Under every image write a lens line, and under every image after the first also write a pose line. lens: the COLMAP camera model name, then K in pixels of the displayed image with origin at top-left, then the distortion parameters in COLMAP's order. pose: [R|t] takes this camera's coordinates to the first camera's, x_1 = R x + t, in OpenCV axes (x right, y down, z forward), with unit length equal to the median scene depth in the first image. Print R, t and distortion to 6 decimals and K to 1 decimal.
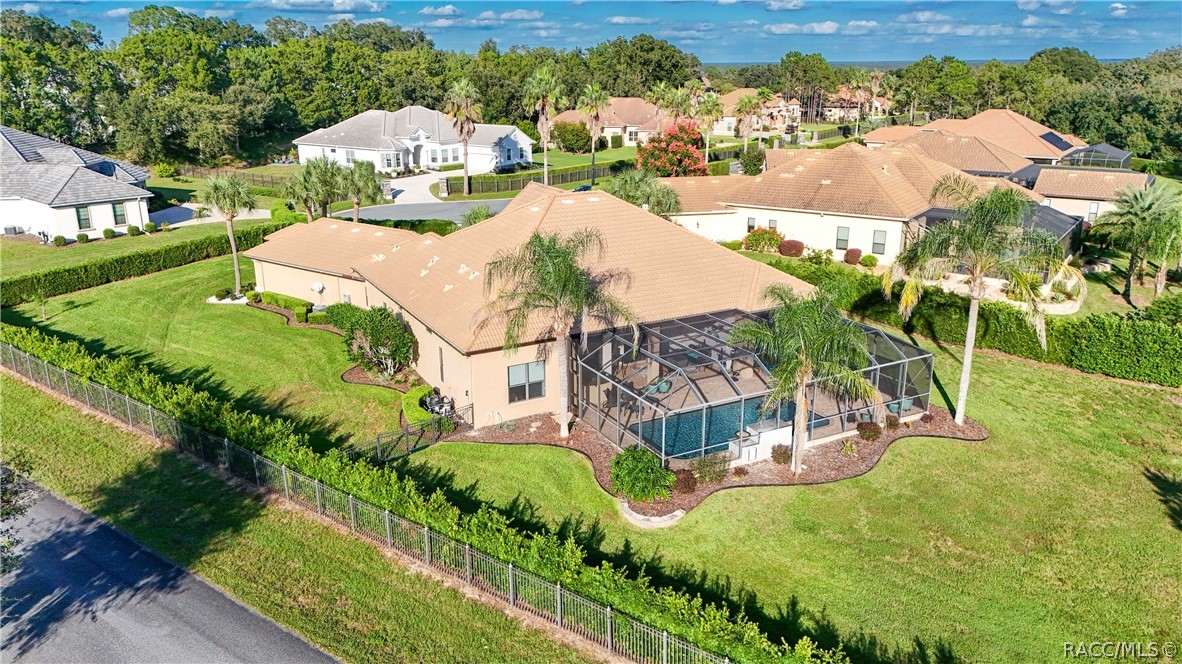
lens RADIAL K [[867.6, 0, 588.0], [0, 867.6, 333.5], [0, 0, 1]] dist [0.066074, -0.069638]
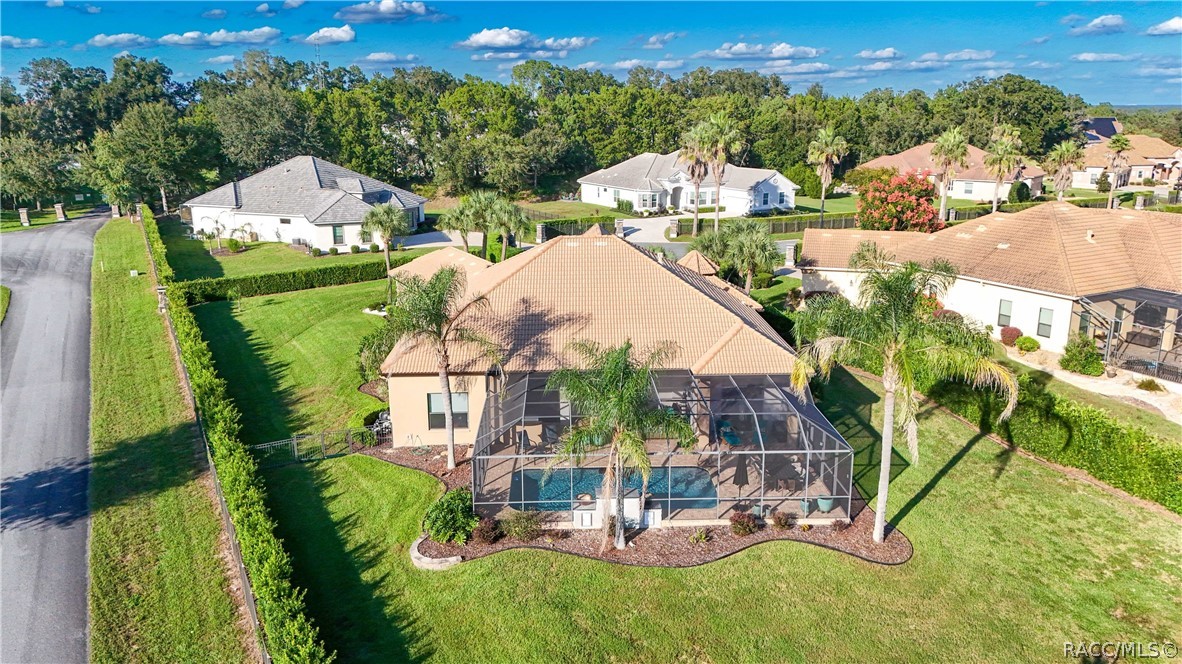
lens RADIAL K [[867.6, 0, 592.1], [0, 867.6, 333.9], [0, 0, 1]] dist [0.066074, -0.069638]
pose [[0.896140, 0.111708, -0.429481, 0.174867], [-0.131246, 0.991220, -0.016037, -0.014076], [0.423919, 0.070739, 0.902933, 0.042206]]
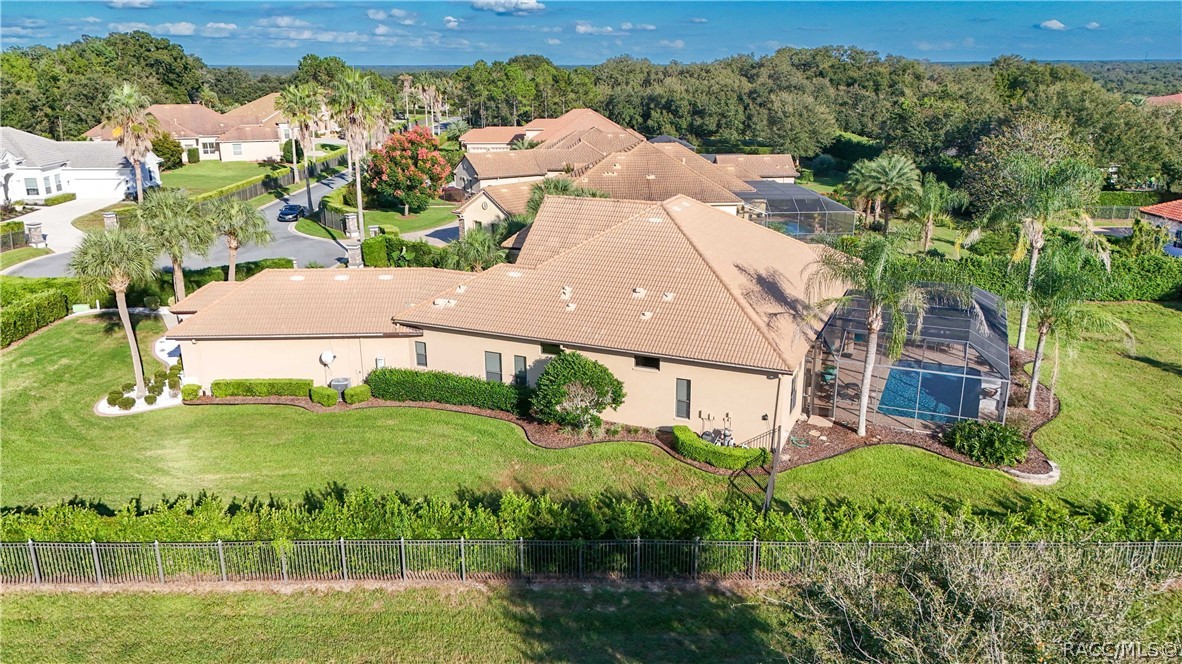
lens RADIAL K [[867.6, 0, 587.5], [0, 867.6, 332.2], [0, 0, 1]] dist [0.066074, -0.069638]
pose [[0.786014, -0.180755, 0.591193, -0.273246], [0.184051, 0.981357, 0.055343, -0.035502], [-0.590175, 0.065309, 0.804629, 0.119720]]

____

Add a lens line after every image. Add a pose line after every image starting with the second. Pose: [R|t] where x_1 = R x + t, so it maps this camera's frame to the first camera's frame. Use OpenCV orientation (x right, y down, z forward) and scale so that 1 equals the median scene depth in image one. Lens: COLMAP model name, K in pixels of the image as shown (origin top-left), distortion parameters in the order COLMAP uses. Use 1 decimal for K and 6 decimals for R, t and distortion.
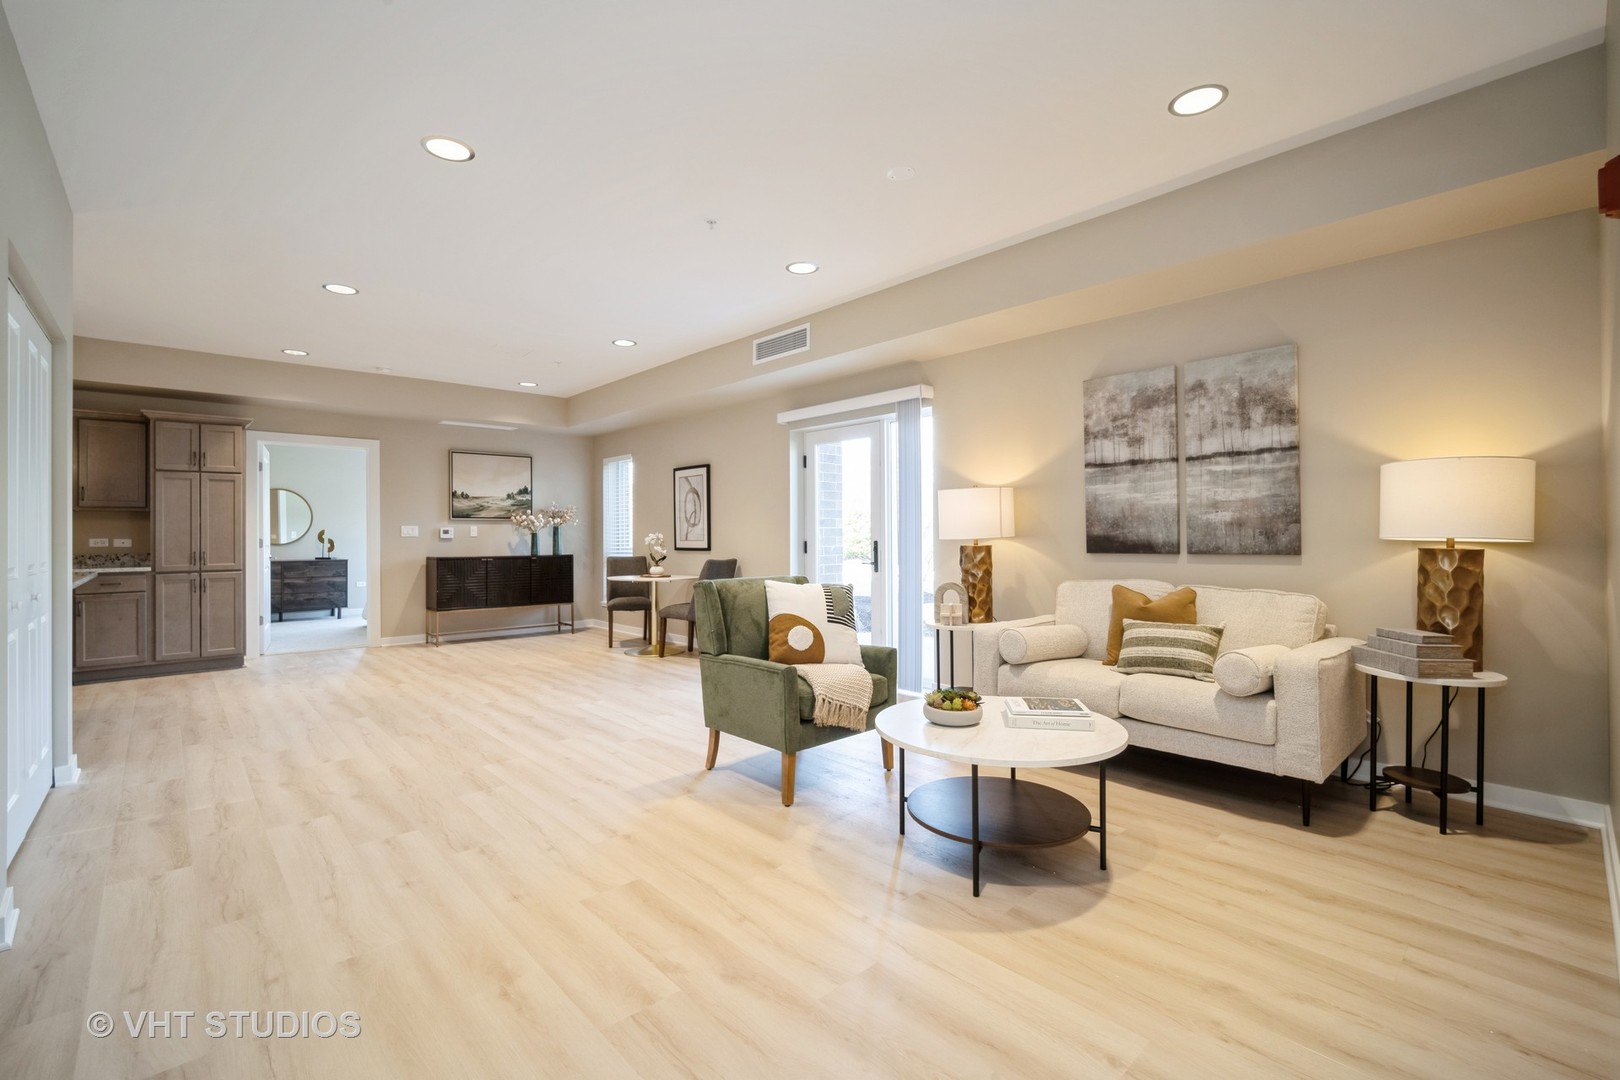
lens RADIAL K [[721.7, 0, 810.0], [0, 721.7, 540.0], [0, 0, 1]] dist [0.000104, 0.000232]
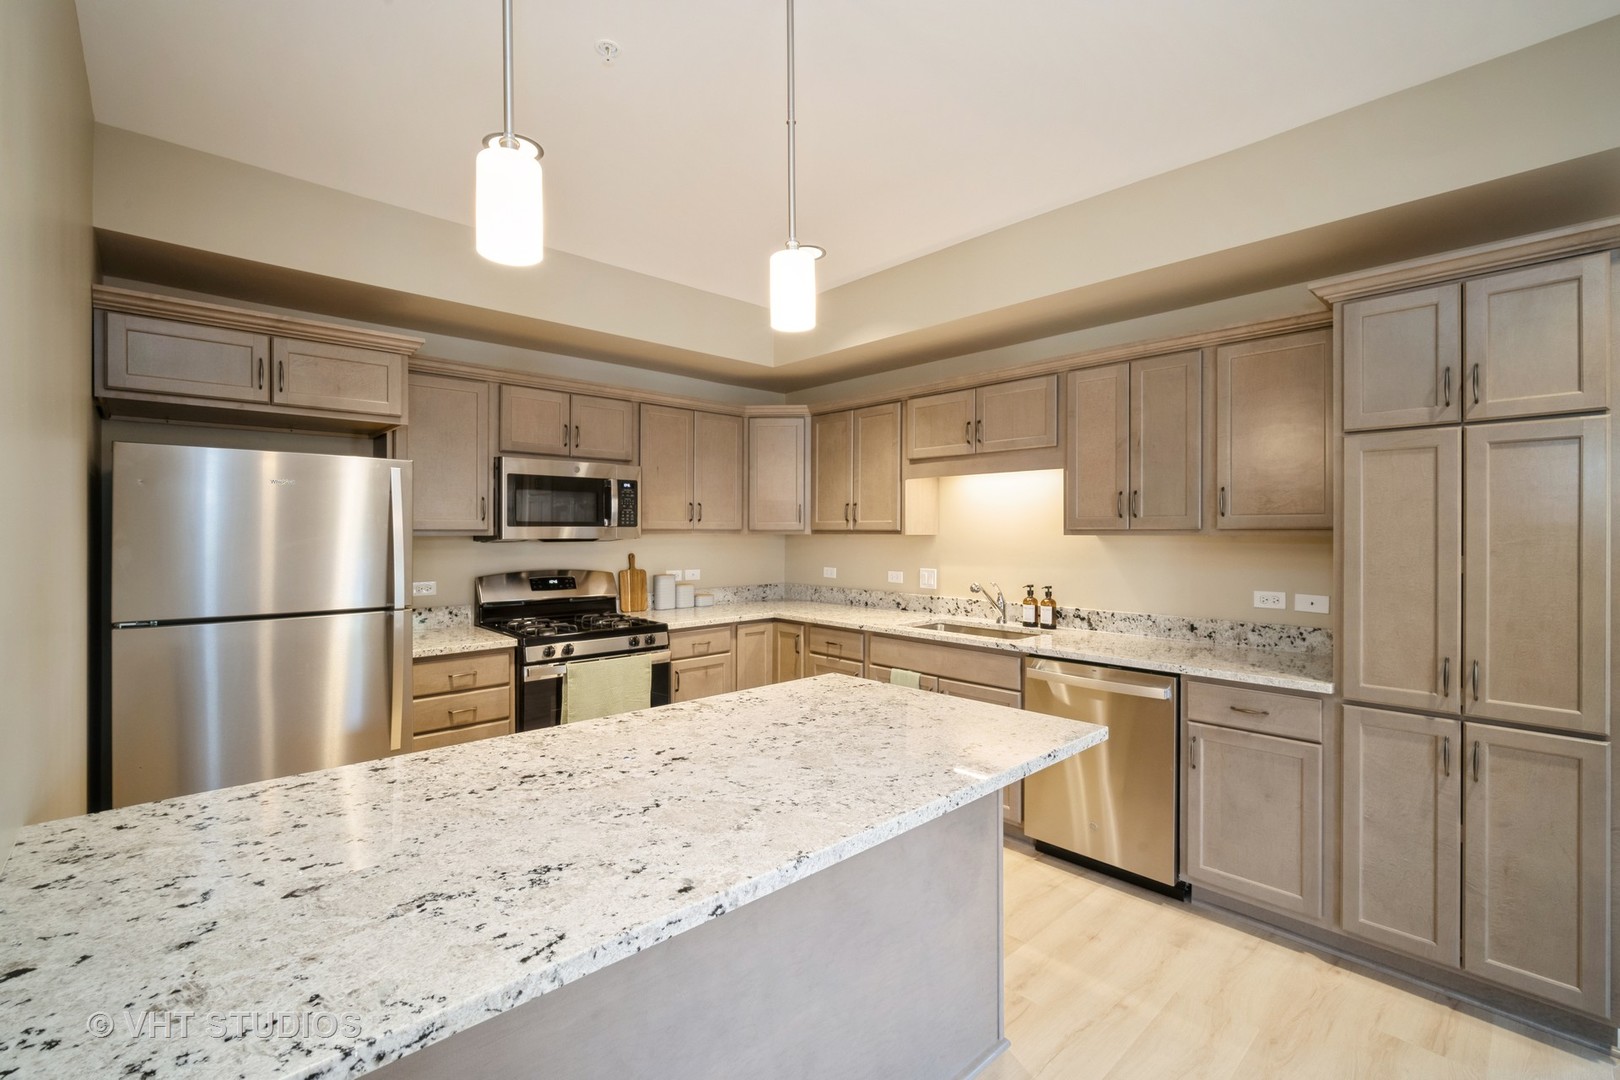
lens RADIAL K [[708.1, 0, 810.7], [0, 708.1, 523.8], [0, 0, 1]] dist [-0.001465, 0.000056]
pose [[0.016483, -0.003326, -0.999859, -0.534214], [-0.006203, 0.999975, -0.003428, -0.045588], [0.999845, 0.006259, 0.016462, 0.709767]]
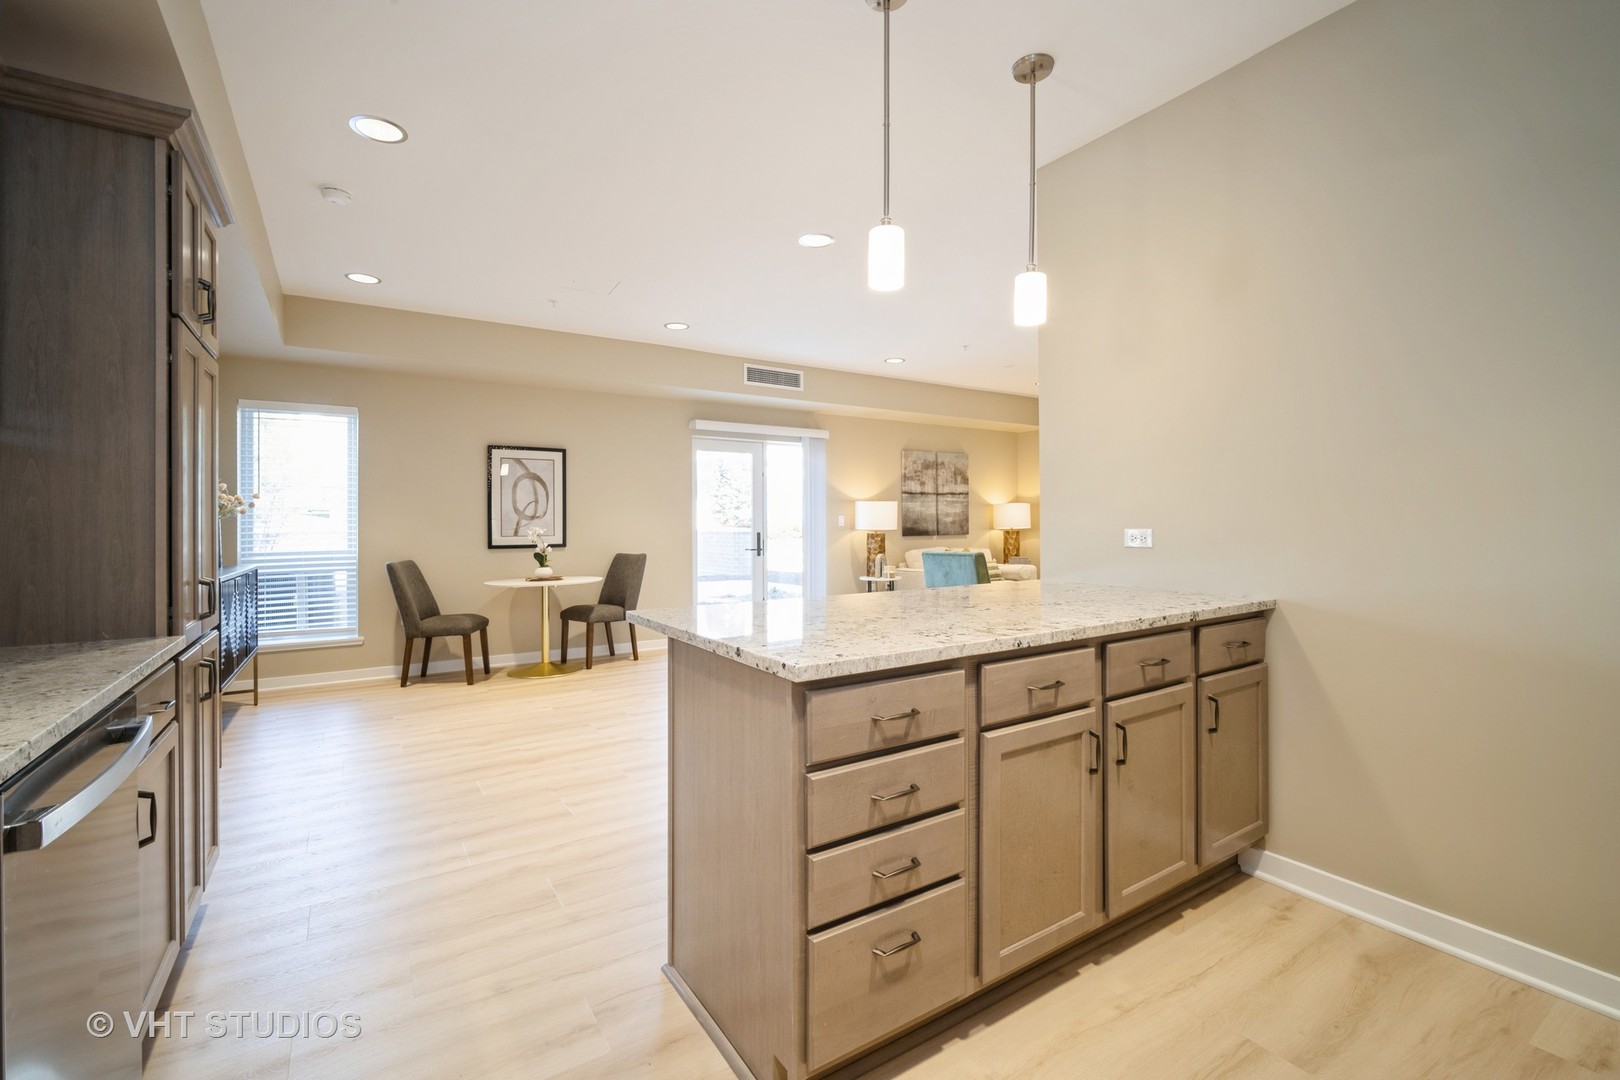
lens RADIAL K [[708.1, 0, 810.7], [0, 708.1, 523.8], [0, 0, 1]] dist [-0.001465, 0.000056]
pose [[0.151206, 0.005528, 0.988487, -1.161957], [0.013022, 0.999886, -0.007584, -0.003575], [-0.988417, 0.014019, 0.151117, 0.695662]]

____

▶ [About this exercise]
Write out the lines from the one containing "Add a lens line" through the one containing "0.014019, 0.151117, 0.695662]]" as a JSON list of strings, one string per line, with blank lines omitted. Leave the pictures out.

▶ [Reply]
[
  "Add a lens line after every image. Add a pose line after every image starting with the second. Pose: [R|t] where x_1 = R x + t, so it maps this camera's frame to the first camera's frame. Use OpenCV orientation (x right, y down, z forward) and scale so that 1 equals the median scene depth in image one. Lens: COLMAP model name, K in pixels of the image as shown (origin top-left), distortion parameters in the order COLMAP uses. Use 1 decimal for K and 6 decimals for R, t and distortion.",
  "lens RADIAL K [[721.7, 0, 810.0], [0, 721.7, 540.0], [0, 0, 1]] dist [0.000104, 0.000232]",
  "lens RADIAL K [[708.1, 0, 810.7], [0, 708.1, 523.8], [0, 0, 1]] dist [-0.001465, 0.000056]",
  "pose [[0.016483, -0.003326, -0.999859, -0.534214], [-0.006203, 0.999975, -0.003428, -0.045588], [0.999845, 0.006259, 0.016462, 0.709767]]",
  "lens RADIAL K [[708.1, 0, 810.7], [0, 708.1, 523.8], [0, 0, 1]] dist [-0.001465, 0.000056]",
  "pose [[0.151206, 0.005528, 0.988487, -1.161957], [0.013022, 0.999886, -0.007584, -0.003575], [-0.988417, 0.014019, 0.151117, 0.695662]]"
]